I am a sign language interpreter and I am one of the 5% of Americans who love their job. I am also a recovering alcoholic who finally got it! Early on in my career I realized that I could make an impact in others lives due to being an interpreter and an alcoholic in recovery by presenting a workshop to interpreters on how to interpret in the 12 step setting. This would do several things for me. First it would be great service work for the rooms of AA. Second, it would keep me working on my sobriety by giving back what was freely given to me. Third, I would be giving something back to the Deaf Community. Fourth, I would be giving back to my profession. Most importantly it would bring down some barriers Deaf Alcoholics face in getting the message in their own language. For me and millions more it is easy to get the life saving message of AA. All we have to do is walk in and sit in a room where a meeting is being held, not so easy for the Deaf Alcoholic.

To know that I could help a group of alcoholics get the message to easily accessible means a great deal to me. I know for myself that getting the message was the easiest part of my recovery, for the Deaf it is the greatest challenge they will face outside of their own minds, stinking thinking.

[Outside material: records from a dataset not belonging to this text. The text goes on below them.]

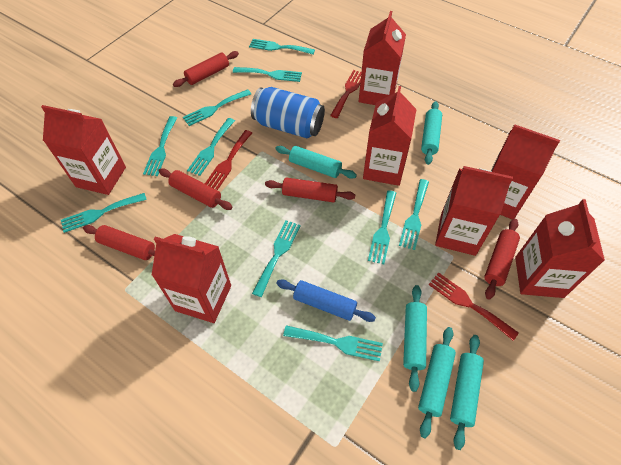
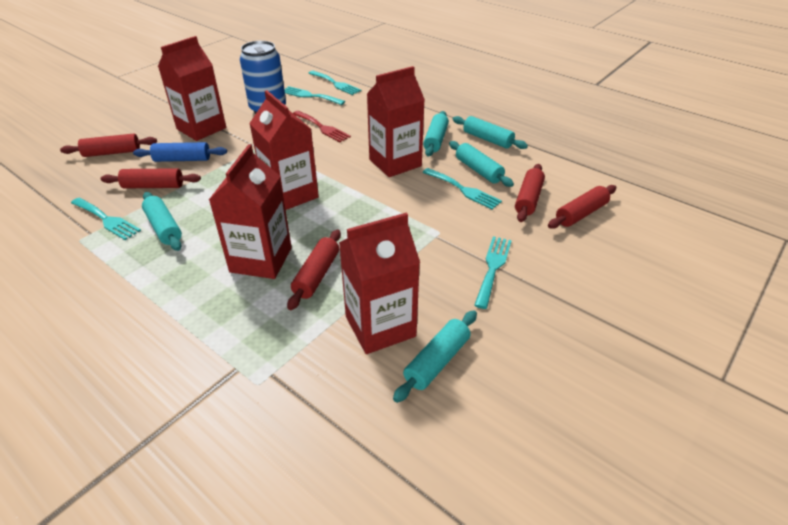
red carton: 7 -> 5
red fork: 3 -> 1
turquoise fork: 10 -> 5

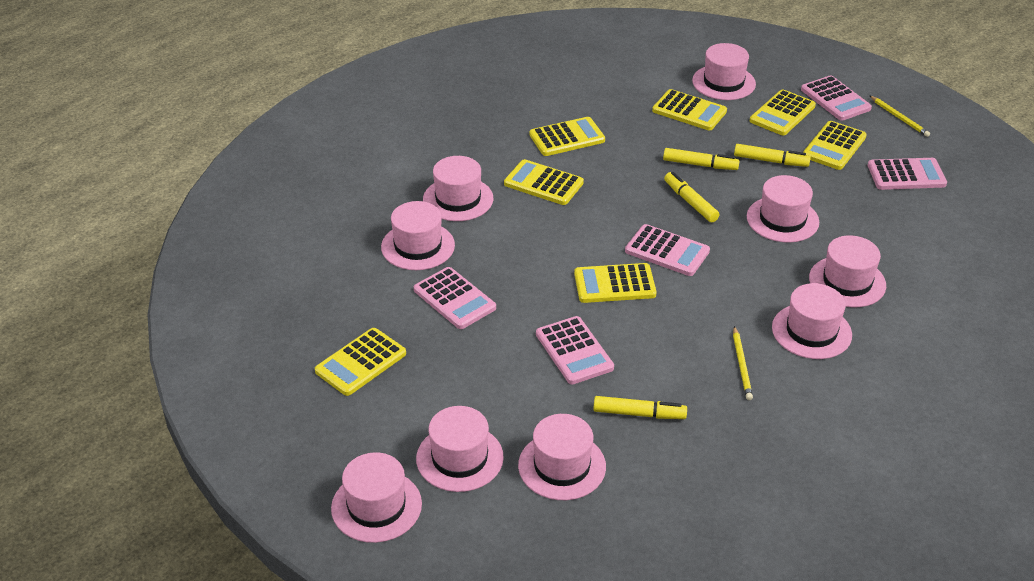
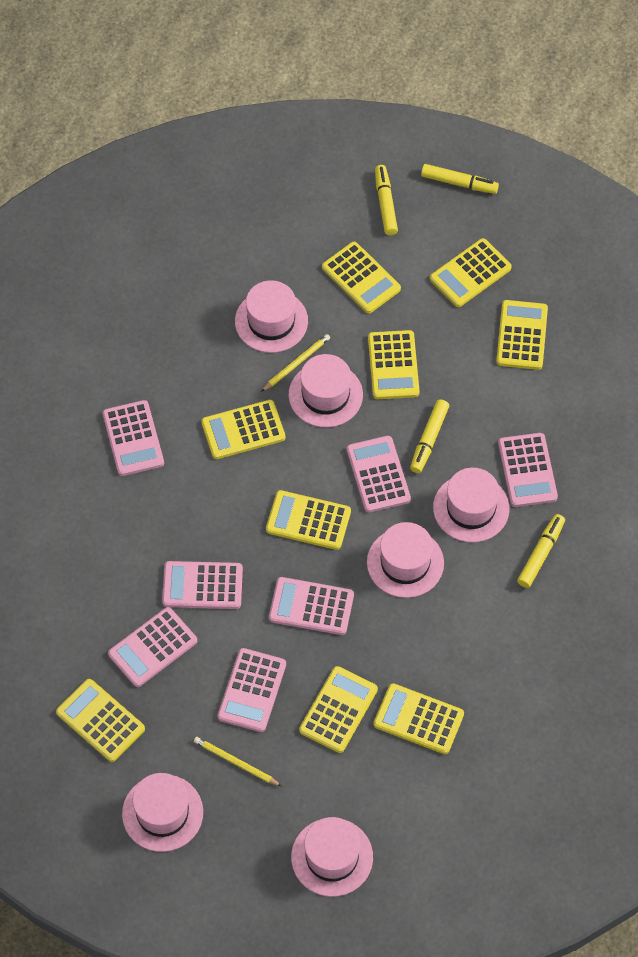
pink calculator: 5 -> 7
pink hat: 9 -> 6
yellow calculator: 7 -> 9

So, because I am sober I was able to present my workshop at community college in my home town to a group of interns and staff. I had my challenges, but with the support of AA and my professional mentors, Julie & Houston I was able to accomplish a dream I was not sure would ever come to pass.

I will say that I was scared and unsure of myself. I did not know if I would come across as a professional in my field and more importantly as an expert worth listening to. What I did was I worked as hard as I could and stayed in the moment of the days leading up to the workshop. I contacted my sponsor and my mentors when I felt overwhelmed or just needed some reassurance. I'd sit and meditate and allow my feeling to take their course. Most importantly I followed my desire, to be of service to those in my profession and to AA. I know this work is important because it can save lives. To be frank it has saved mine in more ways I ever thought possible.

Now, I am looking at expanding my workshop from 3 hours to a day and a two day workshop. I also have plans to write an educational book for interpreters since we don't have one for working in 12 step settings.

Fantasies are unattainable, but sobriety makes them into dreams that are attainable. I know, I lived one just the other day.